Snowboard Kids, which i played with my sister
Ocarina of Time, which i played when i was like seven or eight
Doom, which i played with my dad


----------



## UglyMonsterFace (Feb 16, 2017)

Ocarina of Time, Mario Kart 64, and Super Mario 64


----------



## Hopeless Opus (Feb 16, 2017)

always always always the legend of zelda: twilight princess. the first time i played it again after 10 years a few months ago, i was feeling the most lighthearted i'd felt in so long.. it brought back so many good memories for me.


----------



## Elvera (Feb 17, 2017)

Crash Bandicoot! Which is soon getting re-released which I'm super excited for. 
And the 3rd Spyro, mostly because of the skate park section they had, which was my favorite bit of the game and of coarse running after those eggs XD.
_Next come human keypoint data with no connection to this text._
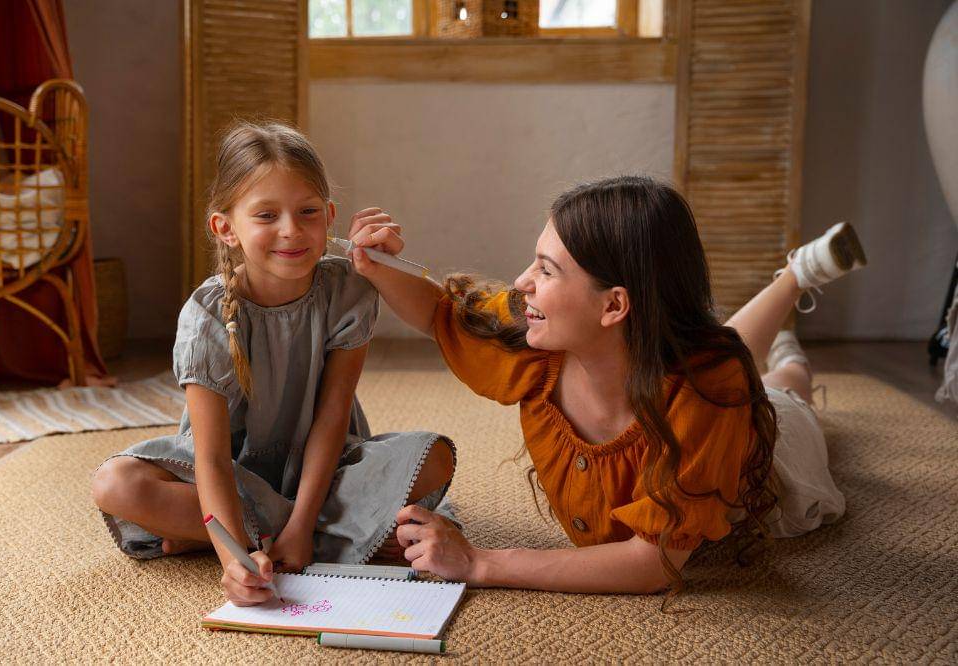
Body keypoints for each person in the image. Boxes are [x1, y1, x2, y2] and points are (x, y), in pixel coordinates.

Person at [348, 175, 866, 595]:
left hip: (777, 456)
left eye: (546, 271)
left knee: (781, 390)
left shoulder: (711, 392)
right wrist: (378, 265)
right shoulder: (537, 341)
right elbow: (441, 312)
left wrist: (480, 563)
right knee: (722, 350)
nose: (522, 281)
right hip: (675, 362)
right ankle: (798, 275)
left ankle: (795, 303)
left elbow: (652, 564)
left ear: (613, 305)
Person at [91, 121, 456, 606]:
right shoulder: (206, 318)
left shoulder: (349, 291)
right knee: (116, 484)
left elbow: (331, 419)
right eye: (266, 215)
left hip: (324, 469)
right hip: (231, 476)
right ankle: (340, 535)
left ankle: (241, 534)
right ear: (226, 228)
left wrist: (302, 525)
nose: (291, 230)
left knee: (435, 456)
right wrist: (232, 564)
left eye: (307, 212)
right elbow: (213, 461)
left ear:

...And Nintendogs, I remember really loving the puppy dogs I could never have.


----------



## Dashonthecob (Feb 17, 2017)

super mario 64 ds and nintendogs.


----------



## MayorJudyOfZootopia (Feb 17, 2017)

Drawn to Life


----------



## Romaki (Feb 17, 2017)

Sims 2 for the PS2


----------



## Captain Crazy Chicken (Mar 8, 2017)

I have a few.

Kirby games, Mario games, Pokemon games, I think even Link's Awakening a bit.

I somehow get a false nostalgia from games I've never played, like Banjo--Kazooie or Donkey Kong 64. Grant Kirkhope just does that to a guy.

- - - Post Merge - - -

I have a few.

Kirby games, Mario games, Pokemon games, I think even Link's Awakening a bit.

I somehow get a false nostalgia from games I've never played, like Banjo--Kazooie or Donkey Kong 64. Grant Kirkhope just does that to a guy.


----------



## blackroserandom (Mar 8, 2017)

Sims 1, Gears of War, Mass Effect atm. I spent plenty of my childhood playing The Sims and I was lucky enough to procure a copy again.  As for Gears, it holds a special place in my heart. I spent countless hours and countless days playing ever gears (minus 4, have yet to play it but will soon ). Sounds corny but every Valentine's, my fiance and I play through one of the games. Accident happened and we wound up playing through all of em.


----------